= Materials provided =
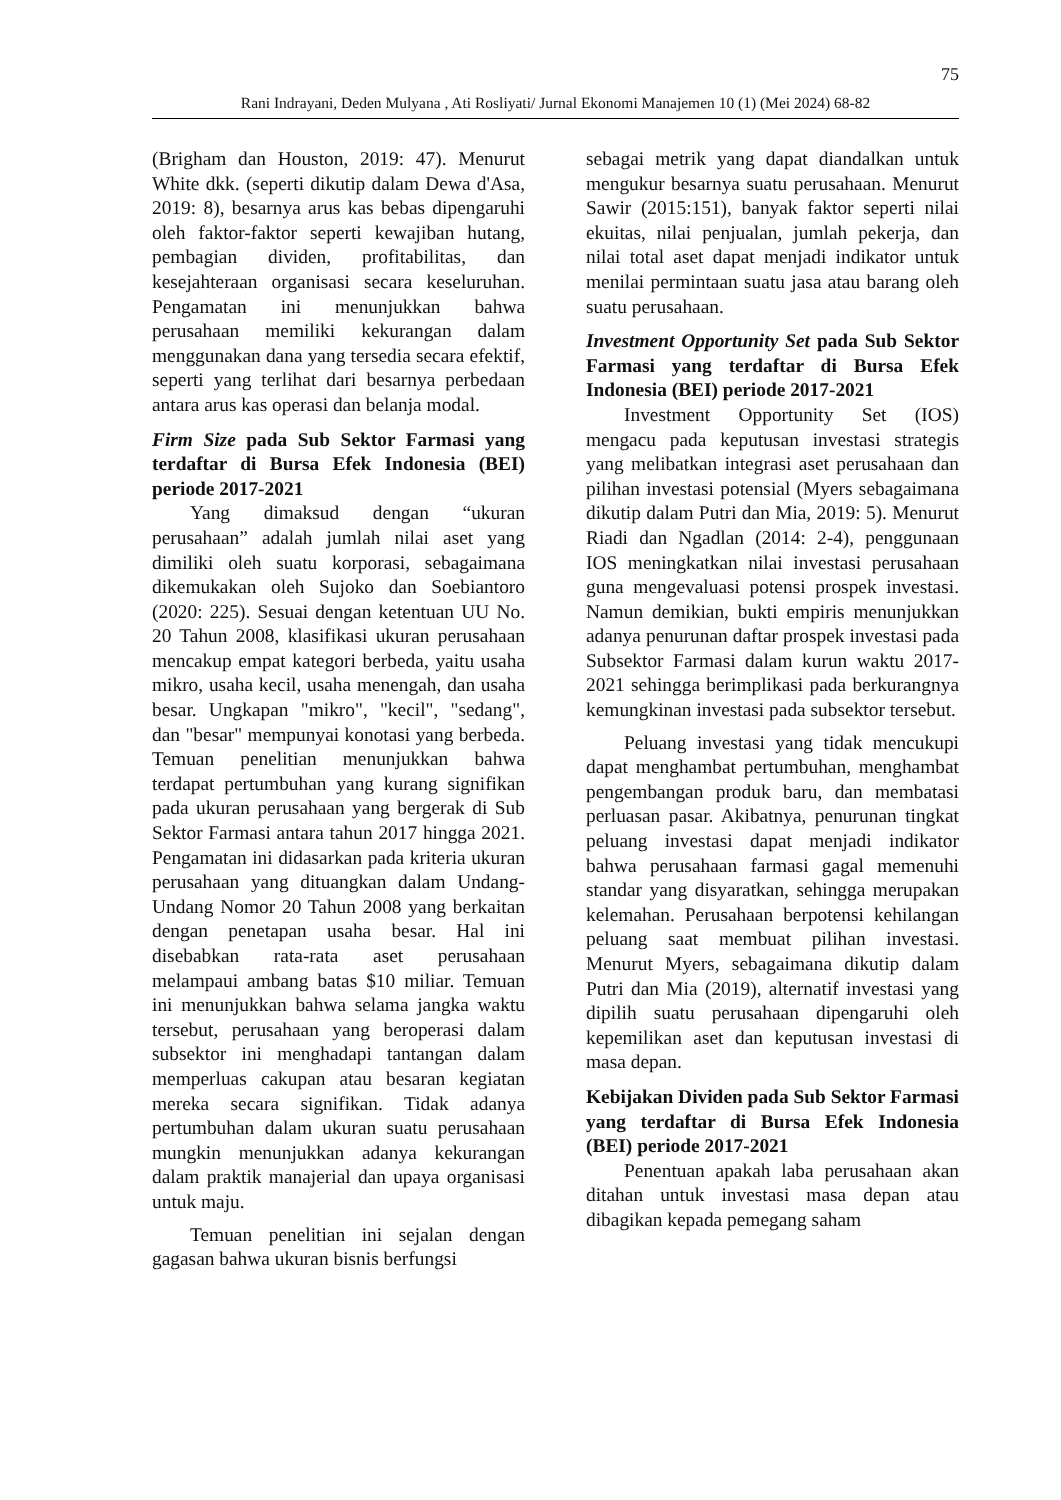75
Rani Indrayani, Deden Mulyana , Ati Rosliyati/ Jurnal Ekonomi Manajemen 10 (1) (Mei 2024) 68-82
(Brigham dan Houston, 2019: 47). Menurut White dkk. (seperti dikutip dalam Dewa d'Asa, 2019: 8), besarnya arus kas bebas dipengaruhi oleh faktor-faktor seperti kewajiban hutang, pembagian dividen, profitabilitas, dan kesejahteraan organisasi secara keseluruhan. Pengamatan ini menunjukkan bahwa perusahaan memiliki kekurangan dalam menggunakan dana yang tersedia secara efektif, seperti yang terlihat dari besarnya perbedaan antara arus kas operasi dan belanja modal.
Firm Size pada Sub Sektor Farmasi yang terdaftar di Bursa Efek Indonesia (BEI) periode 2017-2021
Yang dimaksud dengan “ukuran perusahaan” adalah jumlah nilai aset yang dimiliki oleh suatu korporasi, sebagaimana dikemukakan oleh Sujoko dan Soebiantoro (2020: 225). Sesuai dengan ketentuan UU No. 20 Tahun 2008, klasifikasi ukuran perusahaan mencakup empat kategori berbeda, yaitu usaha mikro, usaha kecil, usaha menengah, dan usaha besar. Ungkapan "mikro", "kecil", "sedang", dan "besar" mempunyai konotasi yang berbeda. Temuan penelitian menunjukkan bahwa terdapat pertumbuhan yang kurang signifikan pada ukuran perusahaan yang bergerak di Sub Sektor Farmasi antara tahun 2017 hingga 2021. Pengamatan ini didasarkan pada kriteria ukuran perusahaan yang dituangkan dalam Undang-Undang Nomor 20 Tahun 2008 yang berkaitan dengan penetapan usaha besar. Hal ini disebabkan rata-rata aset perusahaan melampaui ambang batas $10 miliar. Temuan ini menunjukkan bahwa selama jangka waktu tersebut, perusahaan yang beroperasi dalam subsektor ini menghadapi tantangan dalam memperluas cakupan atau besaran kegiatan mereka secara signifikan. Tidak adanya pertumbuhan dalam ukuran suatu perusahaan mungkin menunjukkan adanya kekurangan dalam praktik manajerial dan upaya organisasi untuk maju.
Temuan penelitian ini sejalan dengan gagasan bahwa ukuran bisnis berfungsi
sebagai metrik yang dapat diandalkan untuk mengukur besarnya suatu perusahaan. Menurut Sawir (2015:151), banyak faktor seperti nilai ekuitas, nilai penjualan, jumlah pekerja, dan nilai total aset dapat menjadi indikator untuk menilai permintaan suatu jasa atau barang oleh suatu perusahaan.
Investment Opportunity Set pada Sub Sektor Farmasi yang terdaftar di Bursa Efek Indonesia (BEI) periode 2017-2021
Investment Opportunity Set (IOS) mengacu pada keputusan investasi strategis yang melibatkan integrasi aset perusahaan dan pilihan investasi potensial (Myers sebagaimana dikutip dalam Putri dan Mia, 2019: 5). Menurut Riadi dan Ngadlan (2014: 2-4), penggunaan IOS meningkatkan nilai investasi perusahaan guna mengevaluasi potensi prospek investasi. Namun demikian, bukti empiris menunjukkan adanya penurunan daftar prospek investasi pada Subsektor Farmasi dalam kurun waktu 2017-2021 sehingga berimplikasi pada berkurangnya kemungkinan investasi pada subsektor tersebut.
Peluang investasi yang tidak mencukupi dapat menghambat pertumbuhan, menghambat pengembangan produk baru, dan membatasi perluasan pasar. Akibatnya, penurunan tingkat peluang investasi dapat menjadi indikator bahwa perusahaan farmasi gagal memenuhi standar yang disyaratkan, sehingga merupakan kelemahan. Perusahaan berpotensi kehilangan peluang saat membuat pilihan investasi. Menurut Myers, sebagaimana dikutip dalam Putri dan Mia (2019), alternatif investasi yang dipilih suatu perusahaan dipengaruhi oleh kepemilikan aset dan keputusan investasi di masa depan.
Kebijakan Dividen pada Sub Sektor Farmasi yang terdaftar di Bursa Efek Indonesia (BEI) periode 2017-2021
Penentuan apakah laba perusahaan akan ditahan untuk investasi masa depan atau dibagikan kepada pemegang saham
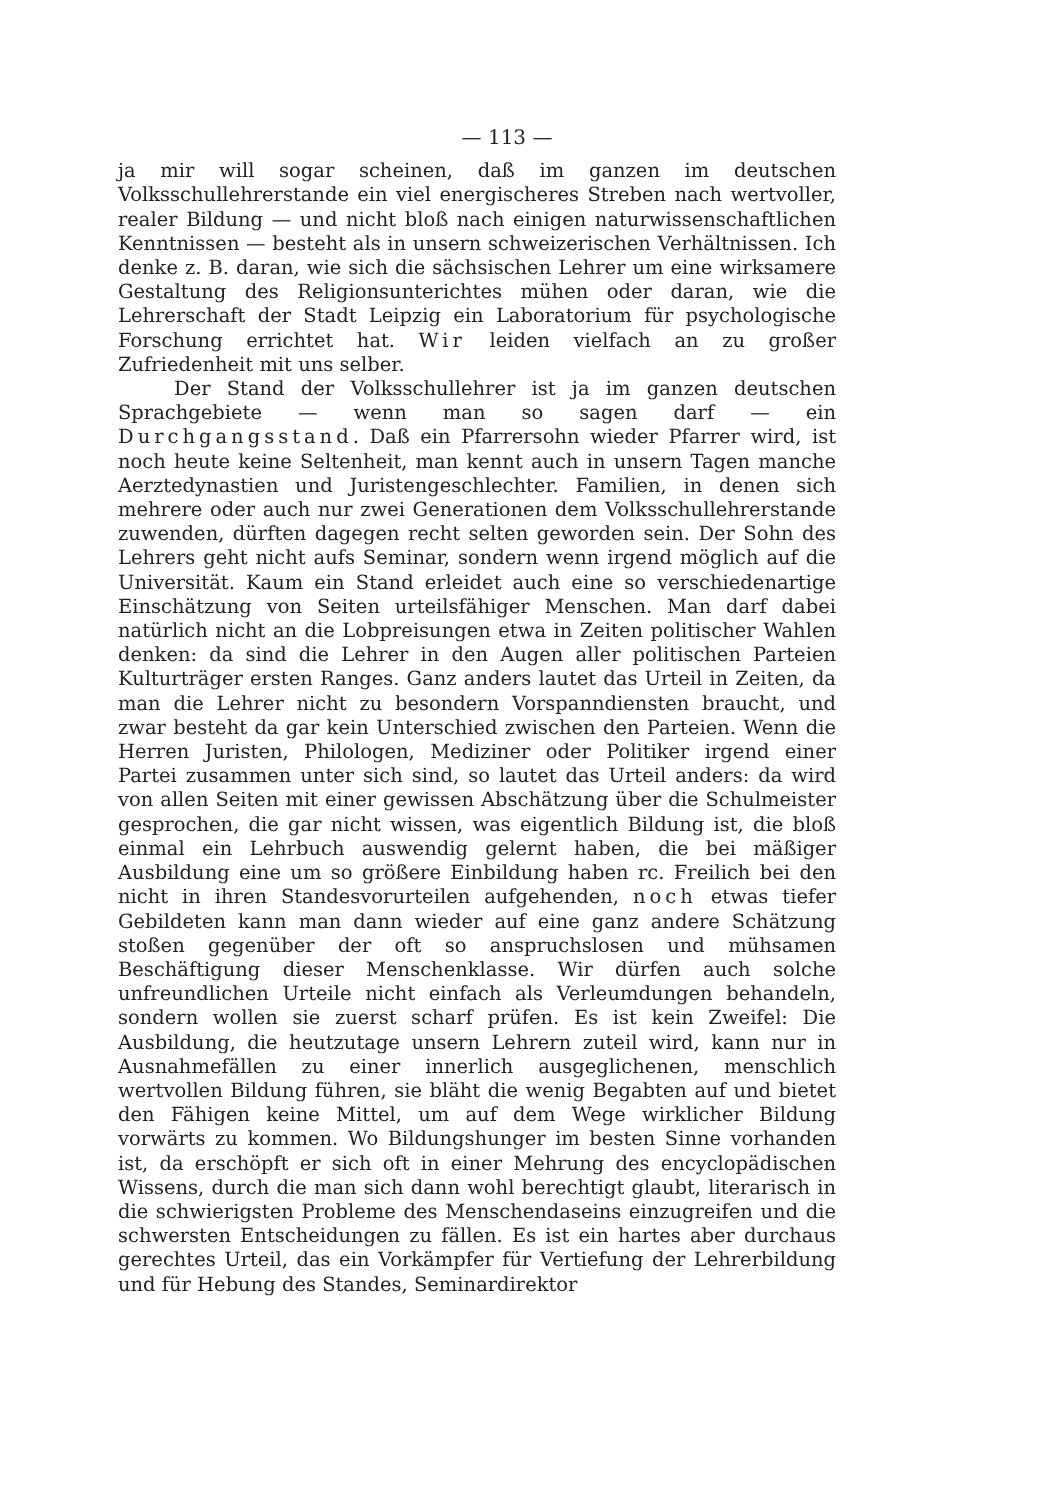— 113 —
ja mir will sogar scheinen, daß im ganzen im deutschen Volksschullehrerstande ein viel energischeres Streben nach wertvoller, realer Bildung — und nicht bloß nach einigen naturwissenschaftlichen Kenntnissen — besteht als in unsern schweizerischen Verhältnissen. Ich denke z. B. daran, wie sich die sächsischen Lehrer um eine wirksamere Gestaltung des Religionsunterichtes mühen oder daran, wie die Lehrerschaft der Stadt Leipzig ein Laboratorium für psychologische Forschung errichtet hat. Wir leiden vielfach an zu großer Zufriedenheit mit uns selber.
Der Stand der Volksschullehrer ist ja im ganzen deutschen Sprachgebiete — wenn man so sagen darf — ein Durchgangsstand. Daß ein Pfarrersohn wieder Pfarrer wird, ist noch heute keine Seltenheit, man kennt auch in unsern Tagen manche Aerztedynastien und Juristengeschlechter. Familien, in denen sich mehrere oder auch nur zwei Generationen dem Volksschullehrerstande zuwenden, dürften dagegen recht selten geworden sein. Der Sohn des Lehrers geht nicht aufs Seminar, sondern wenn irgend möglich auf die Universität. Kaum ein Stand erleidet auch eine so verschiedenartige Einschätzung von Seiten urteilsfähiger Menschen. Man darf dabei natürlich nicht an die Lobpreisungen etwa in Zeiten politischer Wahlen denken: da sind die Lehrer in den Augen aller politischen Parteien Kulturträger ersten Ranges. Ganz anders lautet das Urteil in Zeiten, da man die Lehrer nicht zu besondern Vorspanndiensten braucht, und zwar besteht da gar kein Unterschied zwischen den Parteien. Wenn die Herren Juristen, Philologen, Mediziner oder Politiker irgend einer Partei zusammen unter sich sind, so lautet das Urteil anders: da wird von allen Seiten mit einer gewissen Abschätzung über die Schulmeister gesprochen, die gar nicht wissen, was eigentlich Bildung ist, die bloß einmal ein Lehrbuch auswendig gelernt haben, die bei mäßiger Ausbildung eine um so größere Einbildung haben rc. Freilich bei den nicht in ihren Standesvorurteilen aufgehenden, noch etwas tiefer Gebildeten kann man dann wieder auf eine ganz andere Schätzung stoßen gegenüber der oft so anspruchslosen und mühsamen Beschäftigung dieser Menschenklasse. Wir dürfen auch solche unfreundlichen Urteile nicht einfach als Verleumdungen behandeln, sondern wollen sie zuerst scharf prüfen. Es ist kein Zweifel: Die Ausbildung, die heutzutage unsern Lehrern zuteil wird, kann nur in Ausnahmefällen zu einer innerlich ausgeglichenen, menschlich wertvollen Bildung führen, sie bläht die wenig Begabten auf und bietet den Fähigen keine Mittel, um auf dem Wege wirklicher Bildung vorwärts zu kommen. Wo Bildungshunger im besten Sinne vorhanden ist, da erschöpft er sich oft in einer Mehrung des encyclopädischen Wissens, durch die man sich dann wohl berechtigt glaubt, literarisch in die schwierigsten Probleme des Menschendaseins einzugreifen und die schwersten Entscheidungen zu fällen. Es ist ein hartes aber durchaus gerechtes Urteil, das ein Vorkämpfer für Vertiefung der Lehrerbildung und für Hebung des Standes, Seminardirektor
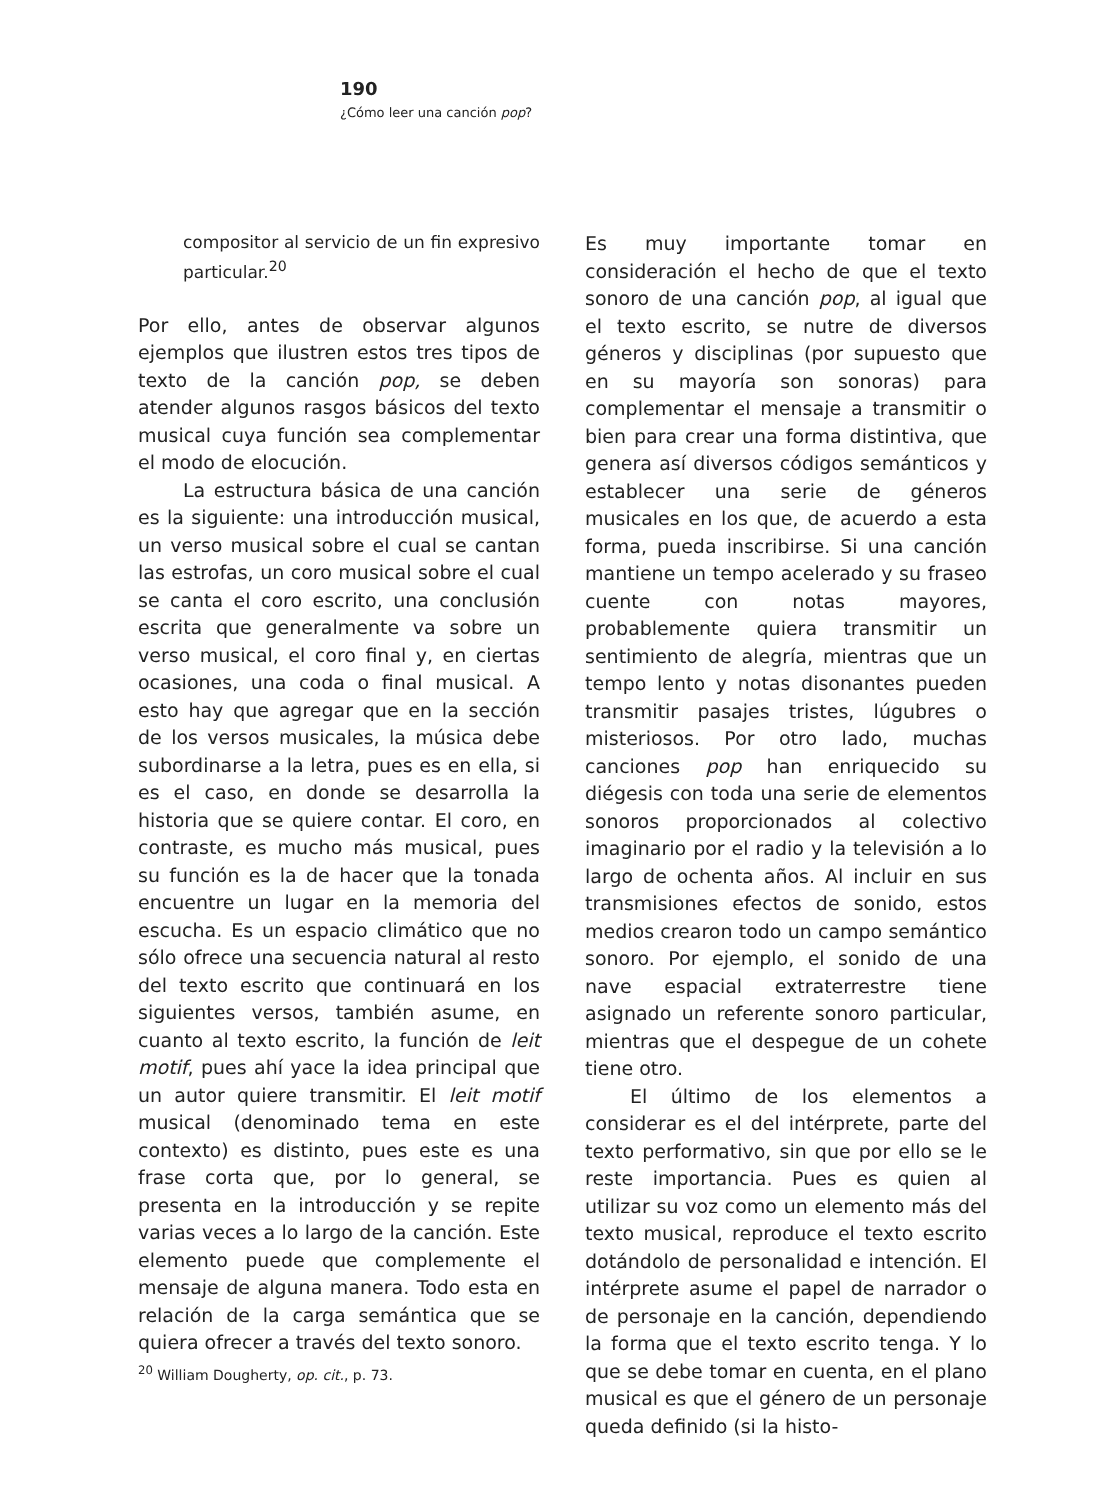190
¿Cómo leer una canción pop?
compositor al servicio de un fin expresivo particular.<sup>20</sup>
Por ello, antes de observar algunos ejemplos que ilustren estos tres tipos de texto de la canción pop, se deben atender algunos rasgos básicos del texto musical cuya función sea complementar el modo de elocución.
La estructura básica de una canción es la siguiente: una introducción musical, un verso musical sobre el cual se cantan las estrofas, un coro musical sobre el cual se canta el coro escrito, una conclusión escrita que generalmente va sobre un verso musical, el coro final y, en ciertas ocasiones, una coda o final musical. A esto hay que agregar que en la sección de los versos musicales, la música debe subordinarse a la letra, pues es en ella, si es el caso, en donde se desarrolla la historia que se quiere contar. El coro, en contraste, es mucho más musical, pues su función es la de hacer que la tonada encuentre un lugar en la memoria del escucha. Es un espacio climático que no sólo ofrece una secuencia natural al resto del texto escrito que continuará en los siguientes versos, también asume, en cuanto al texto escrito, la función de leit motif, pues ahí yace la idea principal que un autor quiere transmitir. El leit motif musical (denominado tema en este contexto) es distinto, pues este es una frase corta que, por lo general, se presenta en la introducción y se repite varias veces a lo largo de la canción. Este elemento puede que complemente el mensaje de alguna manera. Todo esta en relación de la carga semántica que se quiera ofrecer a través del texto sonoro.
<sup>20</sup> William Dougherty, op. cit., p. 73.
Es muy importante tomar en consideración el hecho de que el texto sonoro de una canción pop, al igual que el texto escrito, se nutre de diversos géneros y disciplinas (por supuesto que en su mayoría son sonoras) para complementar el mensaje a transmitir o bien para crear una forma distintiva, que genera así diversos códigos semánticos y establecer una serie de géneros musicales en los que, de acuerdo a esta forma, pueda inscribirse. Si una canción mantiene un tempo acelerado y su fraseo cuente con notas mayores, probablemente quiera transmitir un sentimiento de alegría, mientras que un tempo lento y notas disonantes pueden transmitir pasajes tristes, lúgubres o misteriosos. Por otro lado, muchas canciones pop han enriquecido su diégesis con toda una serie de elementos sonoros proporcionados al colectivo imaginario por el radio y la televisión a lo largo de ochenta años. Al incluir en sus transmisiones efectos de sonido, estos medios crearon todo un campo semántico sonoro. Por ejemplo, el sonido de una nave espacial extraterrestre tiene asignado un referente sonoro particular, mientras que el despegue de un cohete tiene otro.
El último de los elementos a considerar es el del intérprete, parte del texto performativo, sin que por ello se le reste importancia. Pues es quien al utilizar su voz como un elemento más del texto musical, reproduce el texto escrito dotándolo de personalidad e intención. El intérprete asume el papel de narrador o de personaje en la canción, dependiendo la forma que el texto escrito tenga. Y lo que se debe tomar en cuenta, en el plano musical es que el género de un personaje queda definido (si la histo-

= Exercise objective =
Every line above from the line with "<sup>20</sup> William Dougherty, op." to the line with "Es muy importante" is wanted, ends included; write them out exactly and add no other line.

= Result of this task =
<sup>20</sup> William Dougherty, op. cit., p. 73.
Es muy importante tomar en consideración el hecho de que el texto sonoro de una canción pop, al igual que el texto escrito, se nutre de diversos géneros y disciplinas (por supuesto que en su mayoría son sonoras) para complementar el mensaje a transmitir o bien para crear una forma distintiva, que genera así diversos códigos semánticos y establecer una serie de géneros musicales en los que, de acuerdo a esta forma, pueda inscribirse. Si una canción mantiene un tempo acelerado y su fraseo cuente con notas mayores, probablemente quiera transmitir un sentimiento de alegría, mientras que un tempo lento y notas disonantes pueden transmitir pasajes tristes, lúgubres o misteriosos. Por otro lado, muchas canciones pop han enriquecido su diégesis con toda una serie de elementos sonoros proporcionados al colectivo imaginario por el radio y la televisión a lo largo de ochenta años. Al incluir en sus transmisiones efectos de sonido, estos medios crearon todo un campo semántico sonoro. Por ejemplo, el sonido de una nave espacial extraterrestre tiene asignado un referente sonoro particular, mientras que el despegue de un cohete tiene otro.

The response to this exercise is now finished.